Alfredo Barnechea, 63 ans, du parti Acción Popular se présente comme un candidat de l’avenir, “qui va faire du Pérou un pays industrialisé en un seul mandat”. Il se décrit comme un candidat indépendant des classes politique et des puissances économiques du pays. Il est consultant international, journaliste, écrivain et donc homme politique.

  •  À quelques jours des élections

Les Péruviens connaissent donc depuis peu les candidats pour lesquels ils vont pouvoir voter… Ils  voteront sans trop de convictions alors que la classe politique peine à s’extraire du cercle infernal des scandales politico-financiers.

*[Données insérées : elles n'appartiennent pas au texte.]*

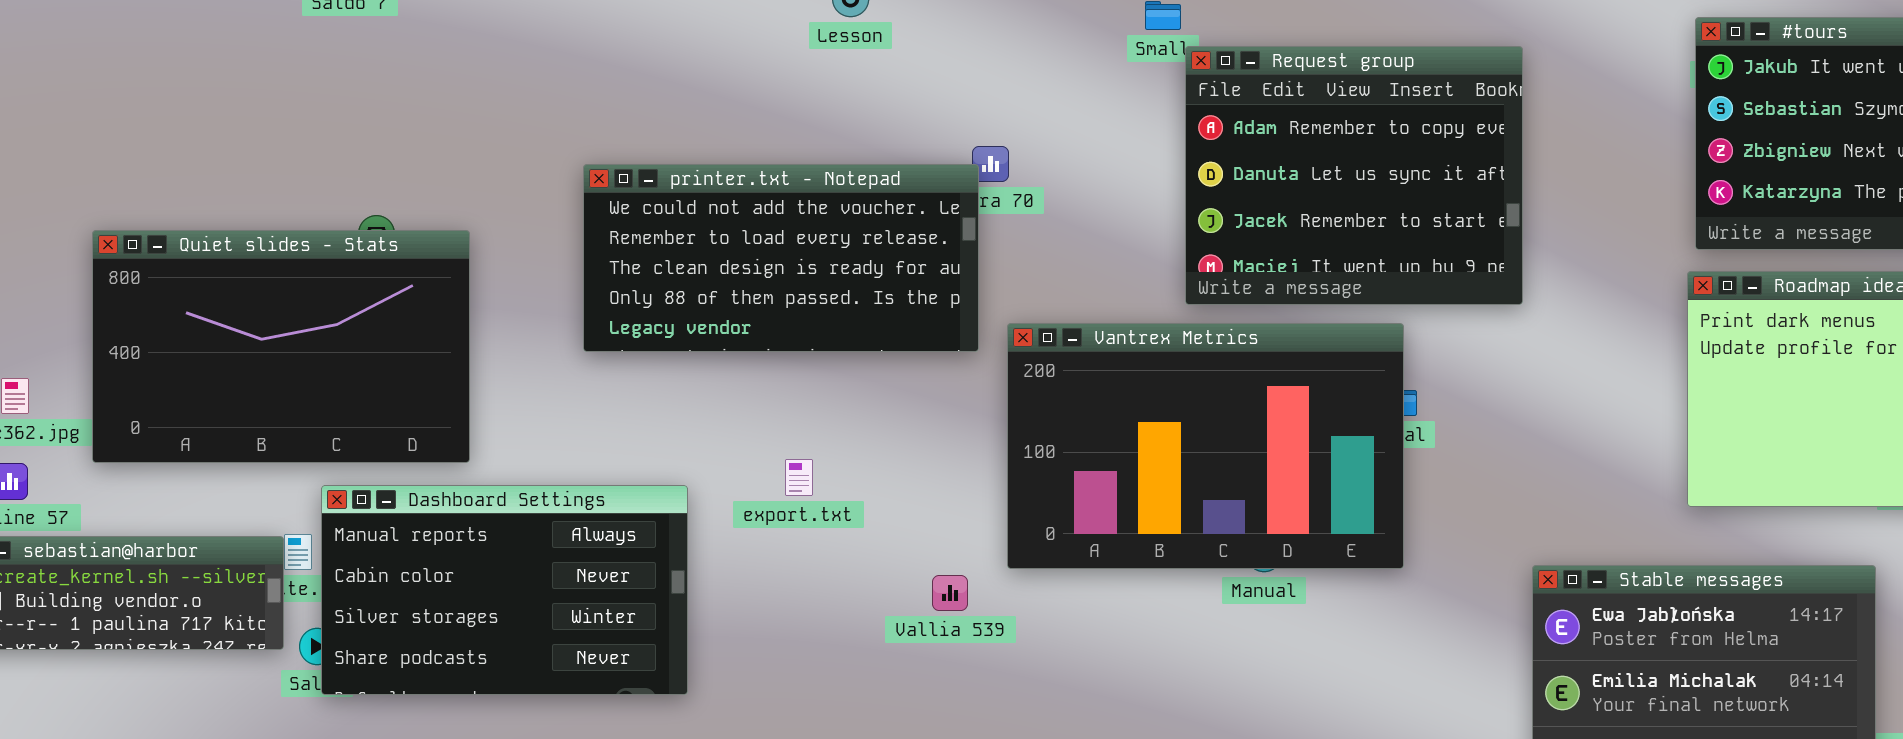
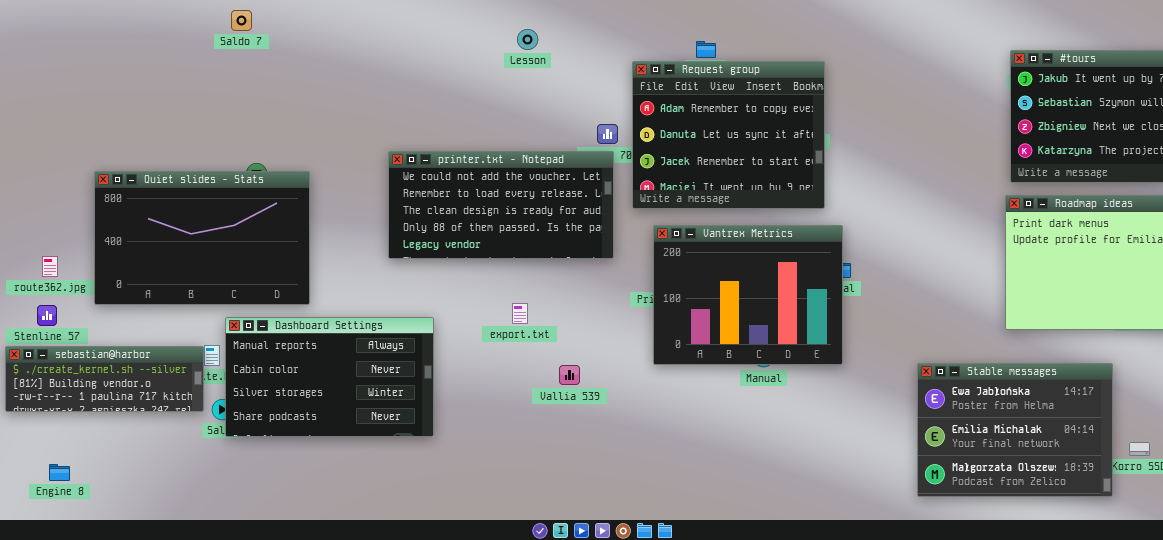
Request group: [1185,46,1523,305] -> [632,61,825,209], moved
printer.txt - Notepad: [583,164,979,352] -> [388,151,614,259], moved
Vantrex Metrics: [1007,323,1404,569] -> [653,225,843,365], resized
export.txt: [785,459,813,496] -> [512,303,528,324], moved
Vallia 539: [932,575,968,611] -> [559,365,580,385], moved

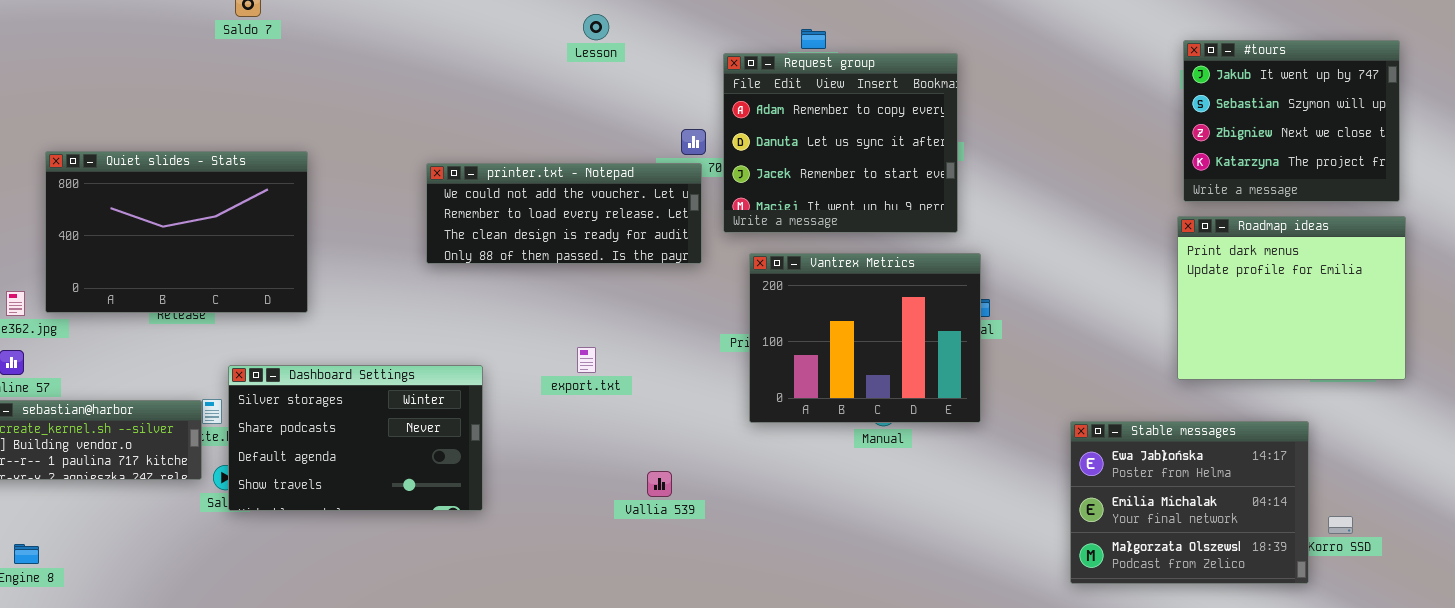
printer.txt - Notepad: [388,151,614,259] -> [426,163,702,264], resized
Quiet slides - Stats: [94,171,310,305] -> [45,151,308,313], moved
Dashboard Settings: [225,317,434,437] -> [228,365,483,511], scrolled down 2 rows
Vallia 539: [559,365,580,385] -> [647,471,672,497], moved

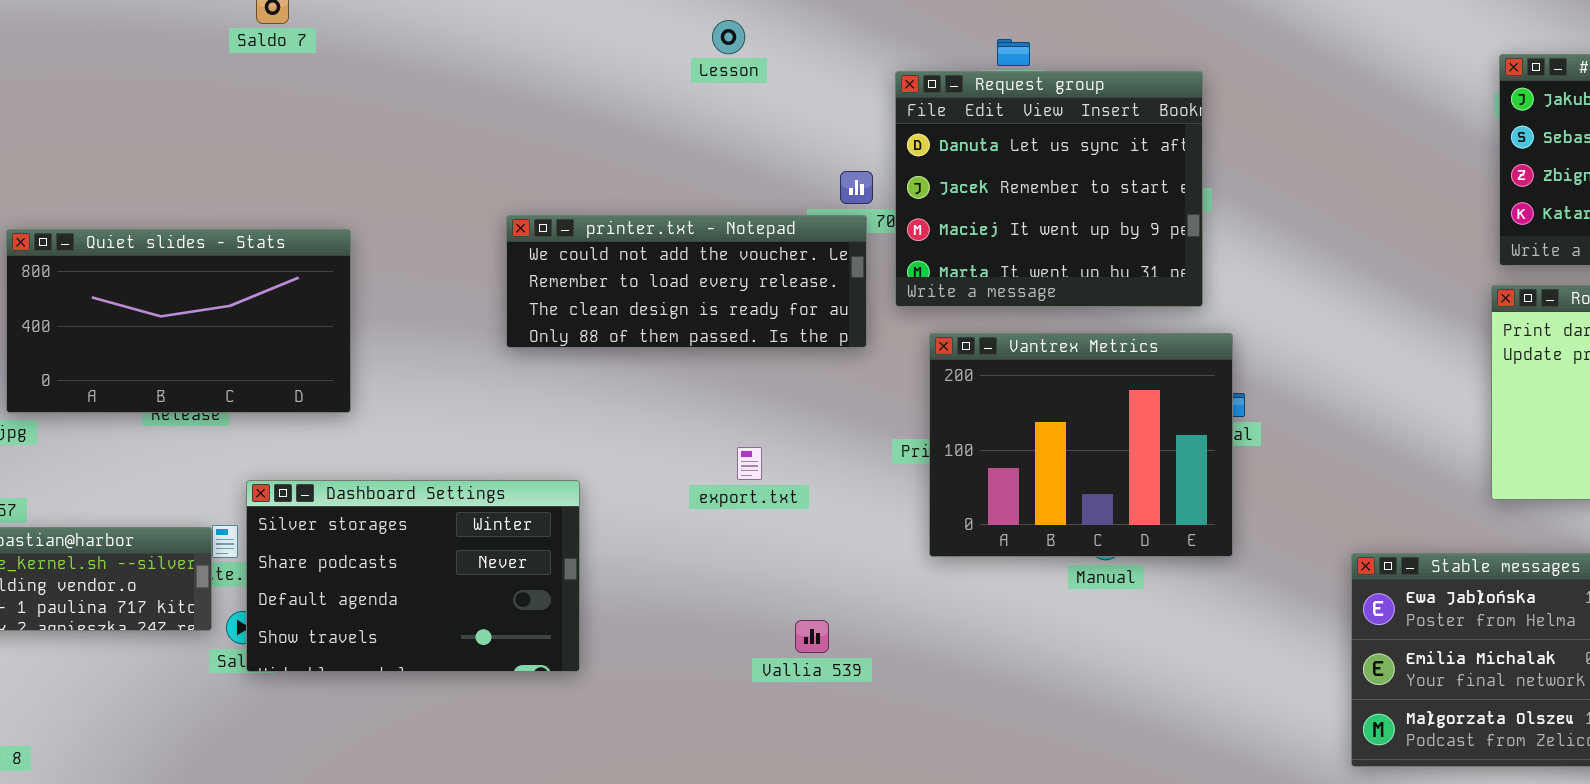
Request group: [723,53,958,233] -> [895,71,1203,307], scrolled down 1 row
Quiet slides - Stats: [45,151,308,313] -> [6,229,351,413], resized
export.txt: [577,347,596,373] -> [737,447,762,480], moved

En attendant, la seule chose de sûre au Pérou, c’est que les choses se passent rarement comme on les attend…. Le 5 avril, une grande marche a été lancée pour dénoncer la candidature de Keiko Fujimori, qui, malgré les accusations à son égard n’a pas été sanctionnée par le Tribunal national des élections, contrairement à deux autres candidats de droite, dont les candidatures au processus général, ont été annulées.

  • Qu’en sera-t-il du second tour ?

Même si Keiko Fujimori semble favorite, nombreux sont ceux qui ne voteront pour Keiko Fujimori sous aucun prétexte. Entre autres, Mario Vargas Llosa qui a déclaré devant la télévision locale América le 28 février que la candidate “avait été une fille très docile, qu’il n’avait jamais vu prendre de distance par rapport à tous les abus de son père”, et que le triomphe de Keiko serait “la revendication d’une dictature, probablement la plus corrompue du Pérou”. Il est possible que tous les candidats restants se liguent contre elle. Mais, comme d’habitude au Pérou, tout peut arriver.